In his motion for acquittal, Hasheminejad’s lawyers say the government must prove beyond a reasonable doubt that their client intended to make it difficult for the Office of Foreign Asset Control to enforce the sanctions against Iran, and that he used fraudulent and dishonest means, or willingly entered into a conspiracy knowing of that unlawful aim.

“The lack of risk of any harm in this case is driven home by the fact that OFAC did not open an investigation into the transfers charged in this matter, even after it learned that payments that Stratus Turkey originated and received had been rejected or flagged as part of the banks’ screening process…

“When banks reported two of the charged transfers in this case as possibly involving Iranian entities, OFAC apparently did nothing. The government has shown two examples in this case. First, it introduced a SWIFT message in which J.P. Morgan stated that it had rejected a payment from Stratus Turkey to Farshid Kazerani because the payment allegedly involved ‘an Iranian institution’, and the bank had reported the rejected transaction to OFAC. Second, the government produced he June 16, 2011 letter from Commerzbank to OFAC in which the bank flagged a payment from Venezuela to Hyposwiss for which Stratus International Contracting Company was listed as the beneficiary, ‘since Stratus may be an Iranian Company.’ Despite the two notices to OFAC in this case, [senior enforcement officer] Ted Kim testified that he was unaware of any investigation by OFAC into the payments involved in this matter.”

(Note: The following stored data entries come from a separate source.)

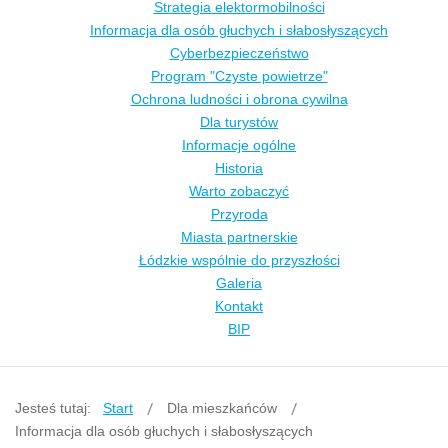
Strategia elektormobilności
Informacja dla osób głuchych i słabosłyszących
Cyberbezpieczeństwo
Program "Czyste powietrze"
Ochrona ludności i obrona cywilna
Dla turystów
Informacje ogólne
Historia
Warto zobaczyć
Przyroda
Miasta partnerskie
Łódzkie wspólnie do przyszłości
Galeria
Kontakt
BIP
Jesteś tutaj:
Start
Dla mieszkańców
Informacja dla osób głuchych i słabosłyszących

Hasheminejad, whose father runs a private bank with over 10,000 employees, told the court he wanted to leave Iran for the United States, where he had already visited at the age of 14. “My mother and sisters moved to the US in 1998, but I was supposed to do military service,” Hasheminejad said, who did not serve in the Iranian army. He moved to New Jersey in May 2000, and then to Washington D.C. A Cornell graduate, he moved into real estate with his company Span, to build a shopping centre for renting. After selling it, he started private equity firm A&R Capital Partners, to specialise in seed capital for start-ups.

Hasheminejad also told the court he had successfully applied for asylum in the United States, but the application was revoked, together with his work authorisation, when his representative lawyer fell under investigation.

Forced to leave the US, Hasheminejad says he “called his dad and uncle. I needed a Plan B: a St Kitts & Nevis passport. Later I got a US green card in November 2012. And I returned to DC with my wife. Unfortunately we got divorced.”

Hasheminejad said the SKN citizenship programme was “a fast-track option”.

He then moved to Dubai, then Switzerland and Turkey. He also said he had visited Iran to see his father who was undergoing chemotherapy.